We steamed back to Scapa with the Grand Fleet, the weather getting nasty as we went.

The Valiant, being uninjured, left us for Rosyth. The Warspite, who had boon damaged in the engine room hauled out of the line and then went back to Rosyth. The Marlborough managed to get back to Immingham.

We arrived at Scapa about 12.30 a.m. on June 2nd and at once started to oil and get out empty cordite cases. The C. in C. and numerous other flag officers came on board to examine the damage and we heard we were to dock in Plymouth at once and had been allowed a month to repair and refit it.

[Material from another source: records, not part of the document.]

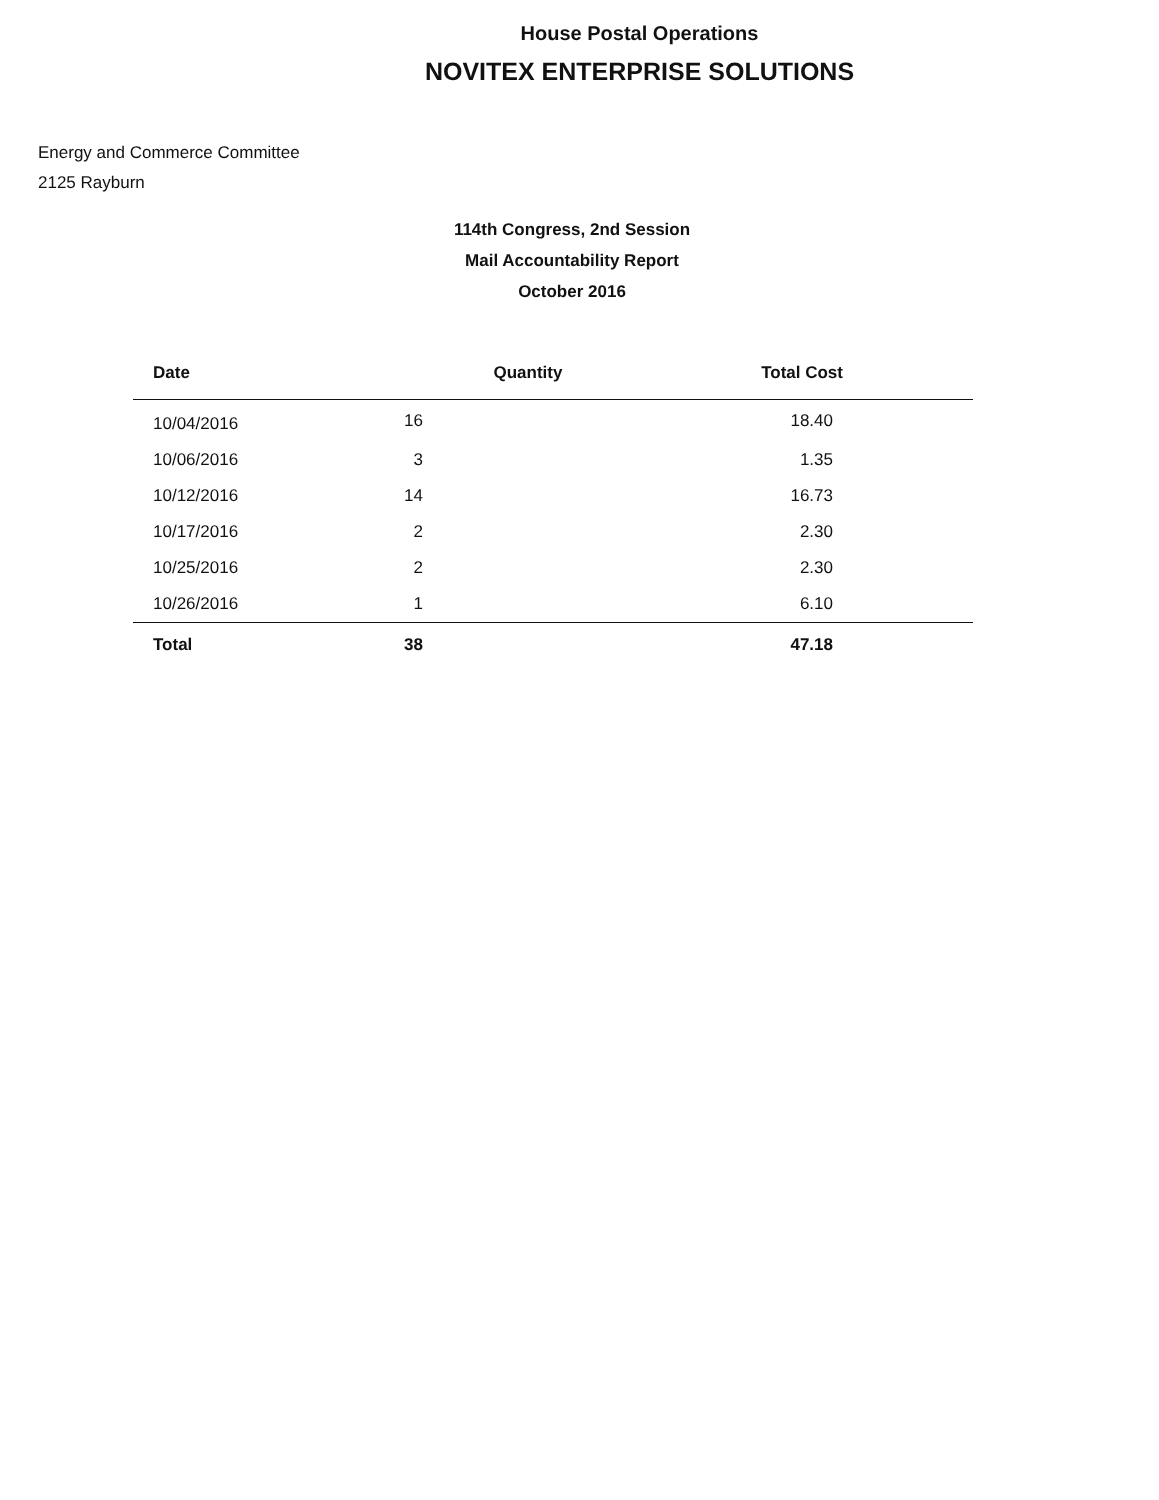House Postal Operations
NOVITEX ENTERPRISE SOLUTIONS
Energy and Commerce Committee
2125 Rayburn
114th Congress, 2nd Session
Mail Accountability Report
October 2016
| Date | Quantity | Total Cost |
| --- | --- | --- |
| 10/04/2016 | 16 | 18.40 |
| 10/06/2016 | 3 | 1.35 |
| 10/12/2016 | 14 | 16.73 |
| 10/17/2016 | 2 | 2.30 |
| 10/25/2016 | 2 | 2.30 |
| 10/26/2016 | 1 | 6.10 |
| Total | 38 | 47.18 |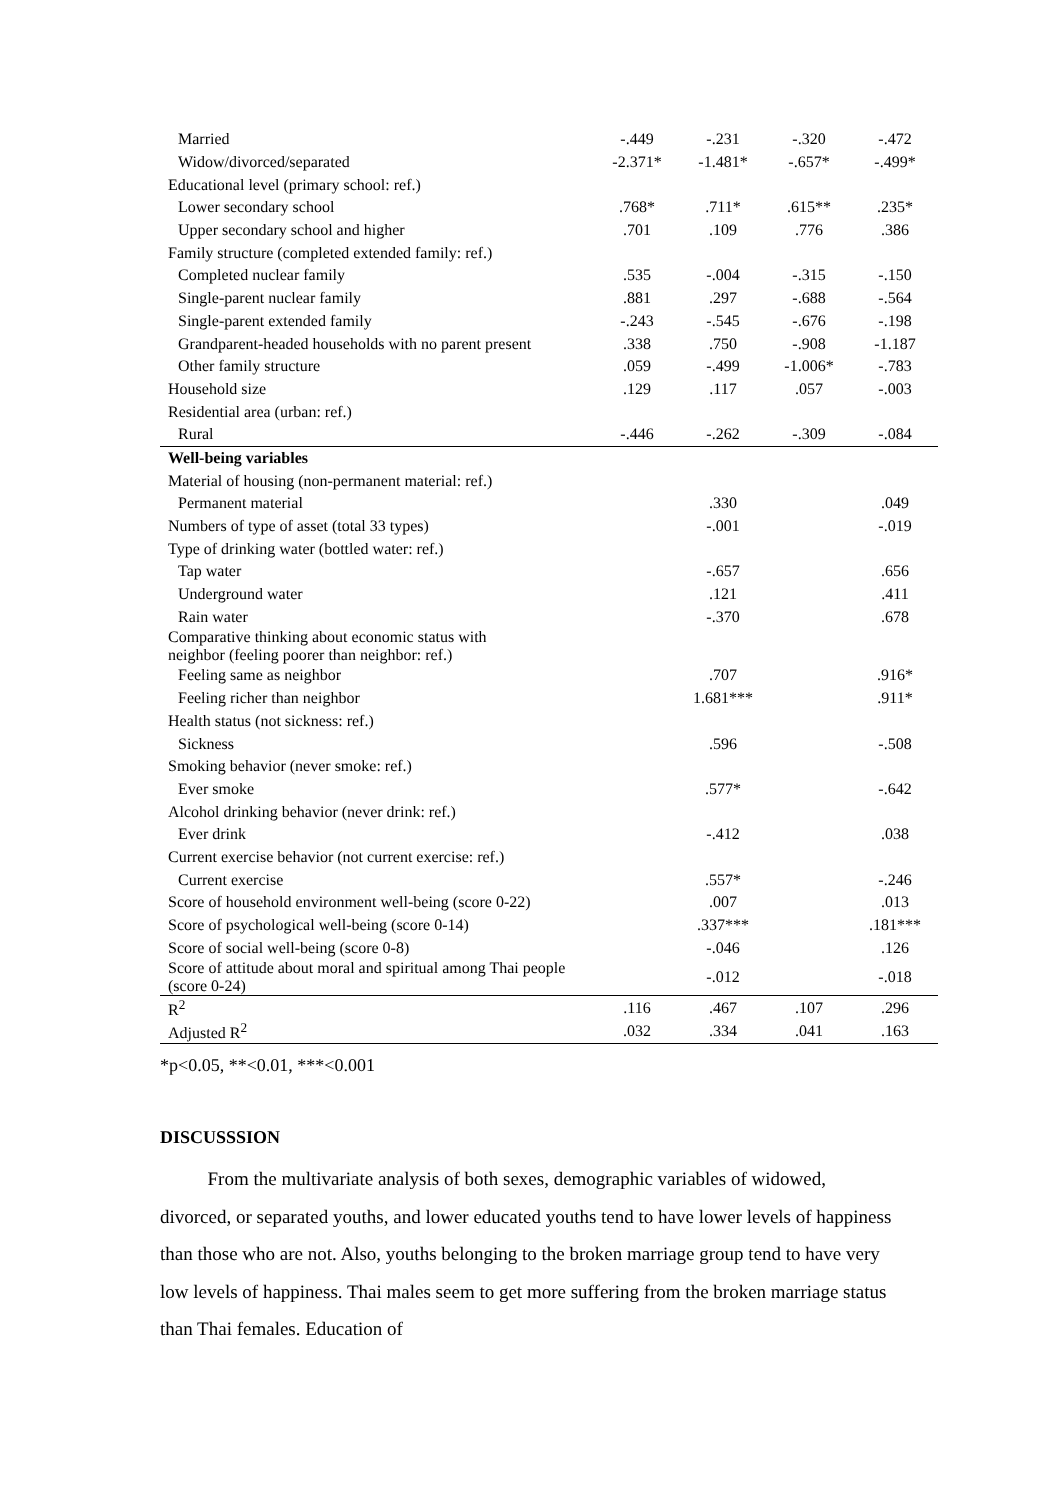| Married | -.449 | -.231 | -.320 | -.472 |
| Widow/divorced/separated | -2.371* | -1.481* | -.657* | -.499* |
| Educational level (primary school: ref.) | | | | |
| Lower secondary school | .768* | .711* | .615** | .235* |
| Upper secondary school and higher | .701 | .109 | .776 | .386 |
| Family structure (completed extended family: ref.) | | | | |
| Completed nuclear family | .535 | -.004 | -.315 | -.150 |
| Single-parent nuclear family | .881 | .297 | -.688 | -.564 |
| Single-parent extended family | -.243 | -.545 | -.676 | -.198 |
| Grandparent-headed households with no parent present | .338 | .750 | -.908 | -1.187 |
| Other family structure | .059 | -.499 | -1.006* | -.783 |
| Household size | .129 | .117 | .057 | -.003 |
| Residential area (urban: ref.) | | | | |
| Rural | -.446 | -.262 | -.309 | -.084 |
| Well-being variables | | | | |
| Material of housing (non-permanent material: ref.) | | | | |
| Permanent material | | .330 | | .049 |
| Numbers of type of asset (total 33 types) | | -.001 | | -.019 |
| Type of drinking water (bottled water: ref.) | | | | |
| Tap water | | -.657 | | .656 |
| Underground water | | .121 | | .411 |
| Rain water | | -.370 | | .678 |
| Comparative thinking about economic status with neighbor (feeling poorer than neighbor: ref.) | | | | |
| Feeling same as neighbor | | .707 | | .916* |
| Feeling richer than neighbor | | 1.681*** | | .911* |
| Health status (not sickness: ref.) | | | | |
| Sickness | | .596 | | -.508 |
| Smoking behavior (never smoke: ref.) | | | | |
| Ever smoke | | .577* | | -.642 |
| Alcohol drinking behavior (never drink: ref.) | | | | |
| Ever drink | | -.412 | | .038 |
| Current exercise behavior (not current exercise: ref.) | | | | |
| Current exercise | | .557* | | -.246 |
| Score of household environment well-being (score 0-22) | | .007 | | .013 |
| Score of psychological well-being (score 0-14) | | .337*** | | .181*** |
| Score of social well-being (score 0-8) | | -.046 | | .126 |
| Score of attitude about moral and spiritual among Thai people (score 0-24) | | -.012 | | -.018 |
| R<sup>2</sup> | .116 | .467 | .107 | .296 |
| Adjusted R<sup>2</sup> | .032 | .334 | .041 | .163 |
*p<0.05, **<0.01, ***<0.001
DISCUSSSION
From the multivariate analysis of both sexes, demographic variables of widowed, divorced, or separated youths, and lower educated youths tend to have lower levels of happiness than those who are not. Also, youths belonging to the broken marriage group tend to have very low levels of happiness. Thai males seem to get more suffering from the broken marriage status than Thai females. Education of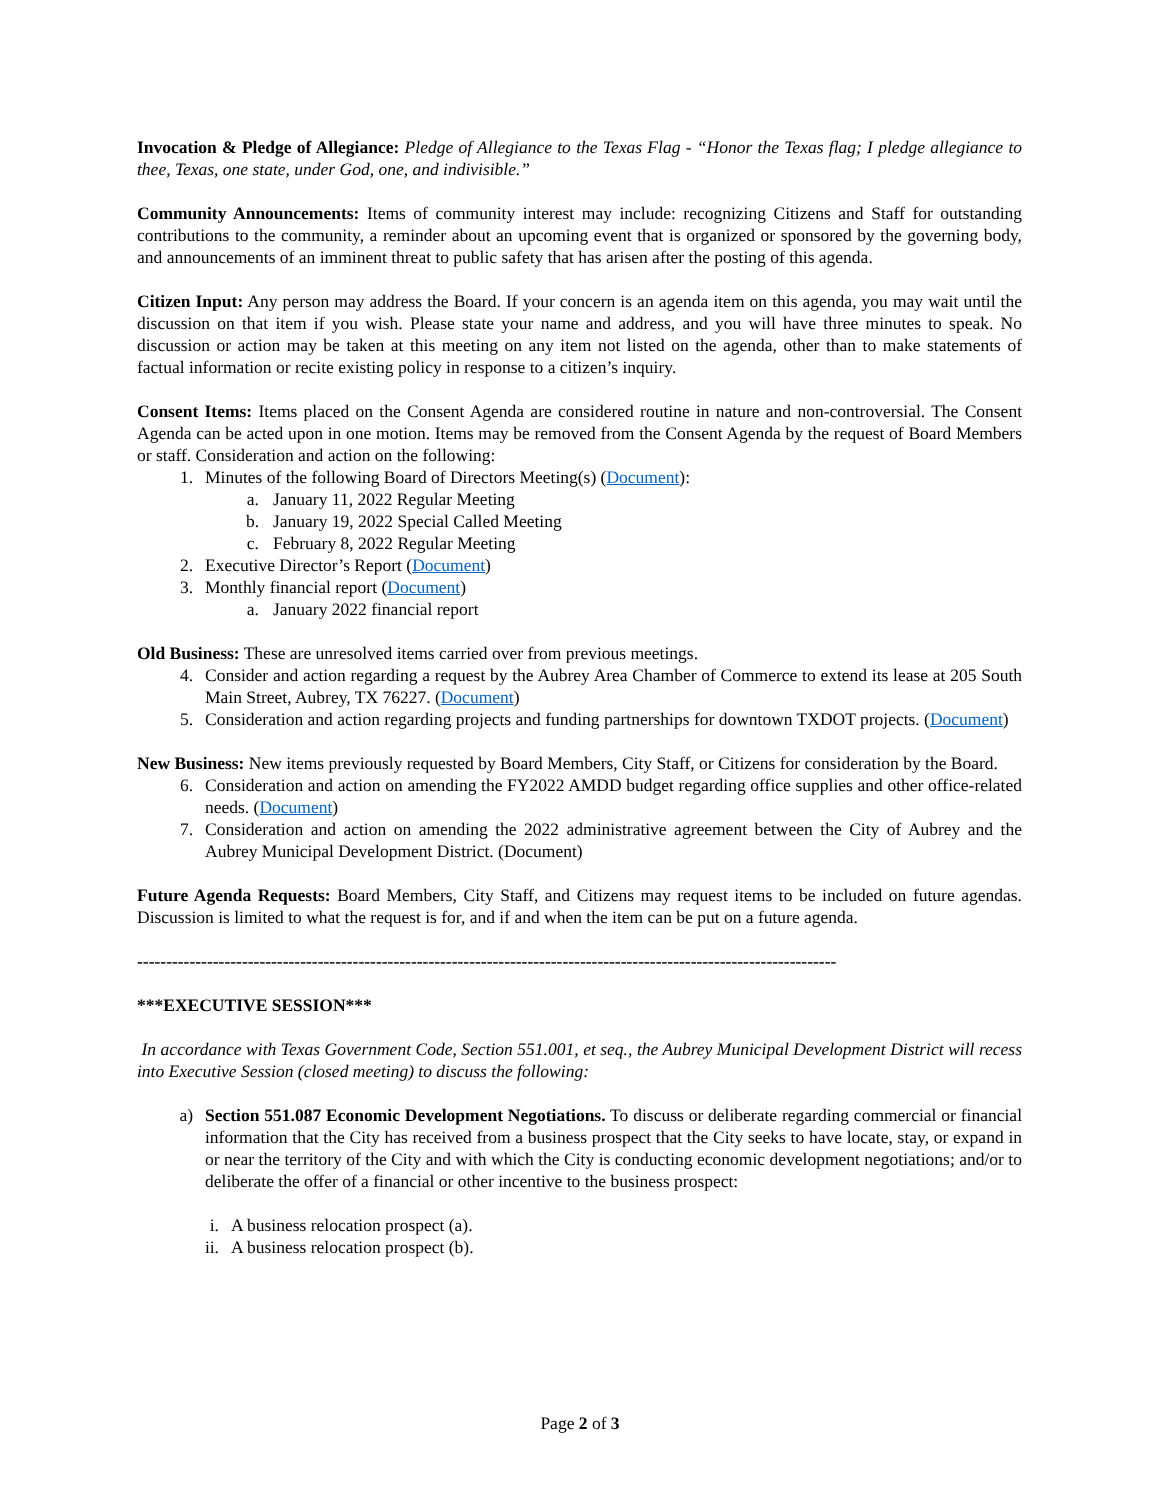Invocation & Pledge of Allegiance: Pledge of Allegiance to the Texas Flag - “Honor the Texas flag; I pledge allegiance to thee, Texas, one state, under God, one, and indivisible.”
Community Announcements: Items of community interest may include: recognizing Citizens and Staff for outstanding contributions to the community, a reminder about an upcoming event that is organized or sponsored by the governing body, and announcements of an imminent threat to public safety that has arisen after the posting of this agenda.
Citizen Input: Any person may address the Board. If your concern is an agenda item on this agenda, you may wait until the discussion on that item if you wish. Please state your name and address, and you will have three minutes to speak. No discussion or action may be taken at this meeting on any item not listed on the agenda, other than to make statements of factual information or recite existing policy in response to a citizen’s inquiry.
Consent Items: Items placed on the Consent Agenda are considered routine in nature and non-controversial. The Consent Agenda can be acted upon in one motion. Items may be removed from the Consent Agenda by the request of Board Members or staff. Consideration and action on the following:
1. Minutes of the following Board of Directors Meeting(s) (Document):
a. January 11, 2022 Regular Meeting
b. January 19, 2022 Special Called Meeting
c. February 8, 2022 Regular Meeting
2. Executive Director’s Report (Document)
3. Monthly financial report (Document)
a. January 2022 financial report
Old Business: These are unresolved items carried over from previous meetings.
4. Consider and action regarding a request by the Aubrey Area Chamber of Commerce to extend its lease at 205 South Main Street, Aubrey, TX 76227. (Document)
5. Consideration and action regarding projects and funding partnerships for downtown TXDOT projects. (Document)
New Business: New items previously requested by Board Members, City Staff, or Citizens for consideration by the Board.
6. Consideration and action on amending the FY2022 AMDD budget regarding office supplies and other office-related needs. (Document)
7. Consideration and action on amending the 2022 administrative agreement between the City of Aubrey and the Aubrey Municipal Development District. (Document)
Future Agenda Requests: Board Members, City Staff, and Citizens may request items to be included on future agendas. Discussion is limited to what the request is for, and if and when the item can be put on a future agenda.
------------------------------------------------------------------------------------------------------------------------
***EXECUTIVE SESSION***
In accordance with Texas Government Code, Section 551.001, et seq., the Aubrey Municipal Development District will recess into Executive Session (closed meeting) to discuss the following:
a) Section 551.087 Economic Development Negotiations. To discuss or deliberate regarding commercial or financial information that the City has received from a business prospect that the City seeks to have locate, stay, or expand in or near the territory of the City and with which the City is conducting economic development negotiations; and/or to deliberate the offer of a financial or other incentive to the business prospect:
i. A business relocation prospect (a).
ii. A business relocation prospect (b).
Page 2 of 3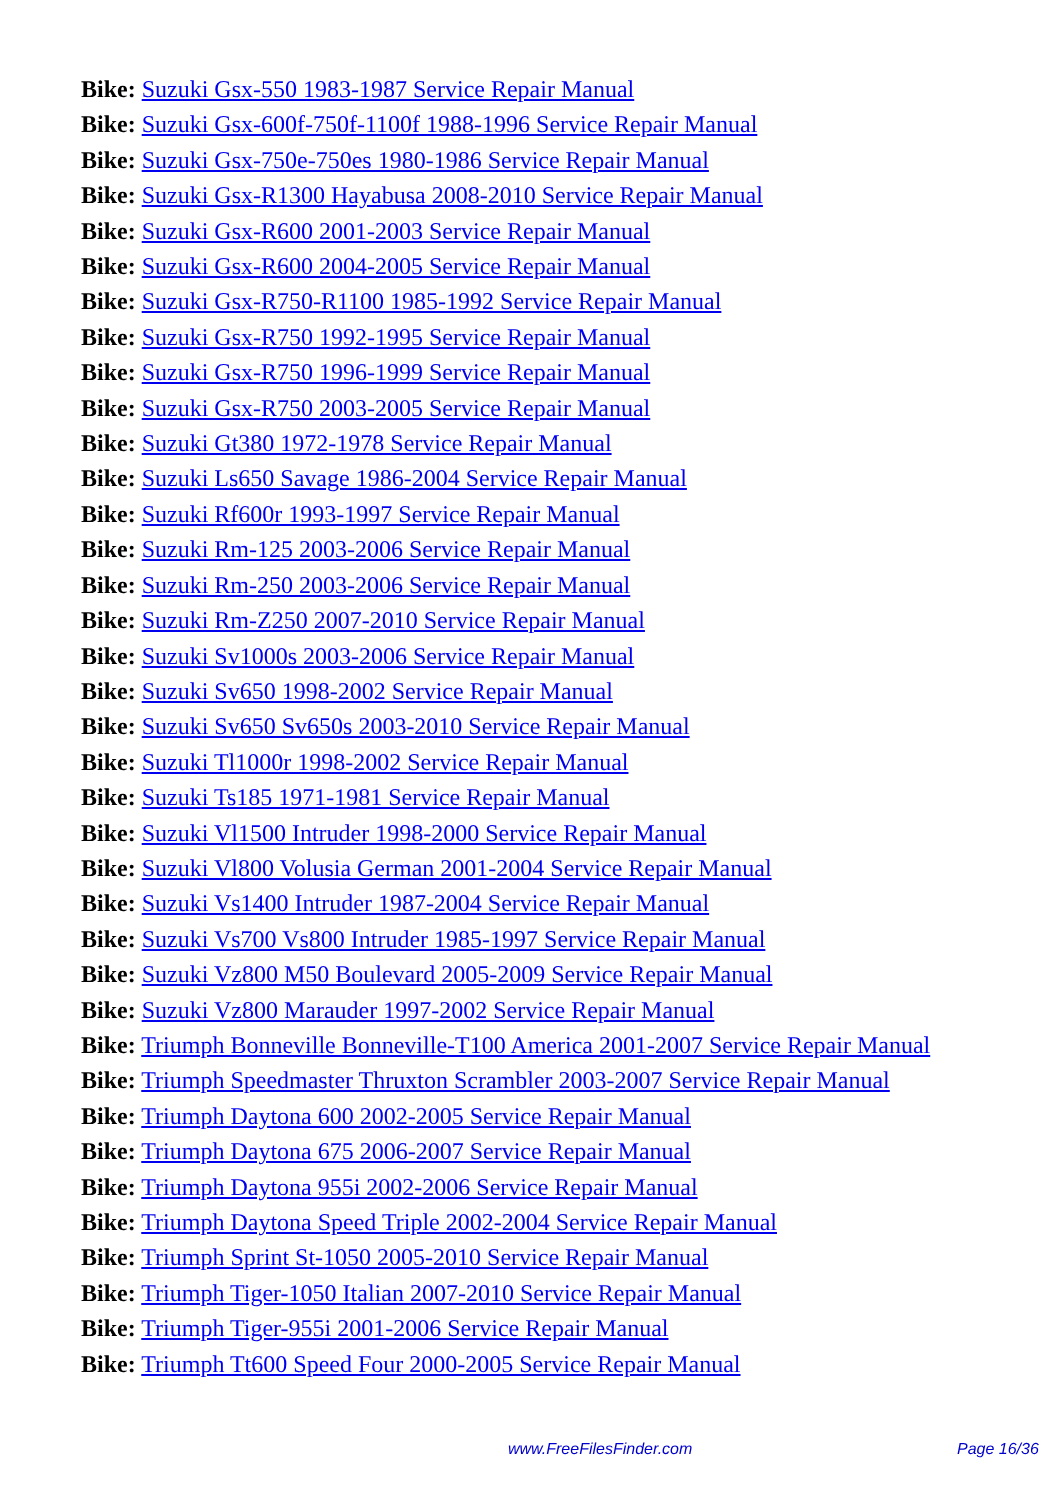Bike: Suzuki Gsx-550 1983-1987 Service Repair Manual
Bike: Suzuki Gsx-600f-750f-1100f 1988-1996 Service Repair Manual
Bike: Suzuki Gsx-750e-750es 1980-1986 Service Repair Manual
Bike: Suzuki Gsx-R1300 Hayabusa 2008-2010 Service Repair Manual
Bike: Suzuki Gsx-R600 2001-2003 Service Repair Manual
Bike: Suzuki Gsx-R600 2004-2005 Service Repair Manual
Bike: Suzuki Gsx-R750-R1100 1985-1992 Service Repair Manual
Bike: Suzuki Gsx-R750 1992-1995 Service Repair Manual
Bike: Suzuki Gsx-R750 1996-1999 Service Repair Manual
Bike: Suzuki Gsx-R750 2003-2005 Service Repair Manual
Bike: Suzuki Gt380 1972-1978 Service Repair Manual
Bike: Suzuki Ls650 Savage 1986-2004 Service Repair Manual
Bike: Suzuki Rf600r 1993-1997 Service Repair Manual
Bike: Suzuki Rm-125 2003-2006 Service Repair Manual
Bike: Suzuki Rm-250 2003-2006 Service Repair Manual
Bike: Suzuki Rm-Z250 2007-2010 Service Repair Manual
Bike: Suzuki Sv1000s 2003-2006 Service Repair Manual
Bike: Suzuki Sv650 1998-2002 Service Repair Manual
Bike: Suzuki Sv650 Sv650s 2003-2010 Service Repair Manual
Bike: Suzuki Tl1000r 1998-2002 Service Repair Manual
Bike: Suzuki Ts185 1971-1981 Service Repair Manual
Bike: Suzuki Vl1500 Intruder 1998-2000 Service Repair Manual
Bike: Suzuki Vl800 Volusia German 2001-2004 Service Repair Manual
Bike: Suzuki Vs1400 Intruder 1987-2004 Service Repair Manual
Bike: Suzuki Vs700 Vs800 Intruder 1985-1997 Service Repair Manual
Bike: Suzuki Vz800 M50 Boulevard 2005-2009 Service Repair Manual
Bike: Suzuki Vz800 Marauder 1997-2002 Service Repair Manual
Bike: Triumph Bonneville Bonneville-T100 America 2001-2007 Service Repair Manual
Bike: Triumph Speedmaster Thruxton Scrambler 2003-2007 Service Repair Manual
Bike: Triumph Daytona 600 2002-2005 Service Repair Manual
Bike: Triumph Daytona 675 2006-2007 Service Repair Manual
Bike: Triumph Daytona 955i 2002-2006 Service Repair Manual
Bike: Triumph Daytona Speed Triple 2002-2004 Service Repair Manual
Bike: Triumph Sprint St-1050 2005-2010 Service Repair Manual
Bike: Triumph Tiger-1050 Italian 2007-2010 Service Repair Manual
Bike: Triumph Tiger-955i 2001-2006 Service Repair Manual
Bike: Triumph Tt600 Speed Four 2000-2005 Service Repair Manual
www.FreeFilesFinder.com Page 16/36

At last we get a night in, we are still terribly tired.’

25 May 1917
‘I was sleeping lightly between a first & morning [his watches on the bridge, 2000 to midnight and 0400 to 0800], when a distinct noise of the helm hard over woke me. I slipped off my bunk & put on sea boots, then realising that we had increased speed, walked on deck. There I first noticed the funnel sparking, so guessed we had gone on quickly. When I reached the bridge (I had a sweater but no coat on) I saw a man bending over the starboard depth charge release handle, so at once knew what was up. I said to the Captain ‘Is it really a Hun, this time?’ but the reply was inaudible or possibly not given. Anyhow, ‘Safety pins out’ to the man at the handle release, answered the question. I went to the port gear and took out the pin. My eyes, not being yet accustomed to the dark, did not spot the submarine, until I saw her bow sticking out of the water some half cable on our starboard quarter. The starboard charge was let go. Nothing happened for a bit, so that I almost feared a dud, but then a shake and a crash dispelled my fear. I then noticed some smoke hiding the position of the sub, & said to the Captain that she was making smoke. A little later I realised that it was smoke from the charge. So it cannot have been far off. We then turned, zigzagged & swept with searchlight, but all to no effect. She was down & whether damaged or not we do not know. She had been sighted steering south about a mile on our starboard bow. We went full steam to ram. But when at 3 cables off she dived. Just as we crossed the track her bow appeared on our starboard beam, whereas she dived when on our port beam. So we must have missed her stem which was down by inches. Probably the depth charge exploded within 100 feet of her. So there is a chance that some damage was done. It is sickening to have missed by so little. The time was 2.10 GMT & the day was beginning to lighten. We searched the whole area, between the [Realge] & the French coast, but saw no signs. If only we had an explosive sweep to help the search!’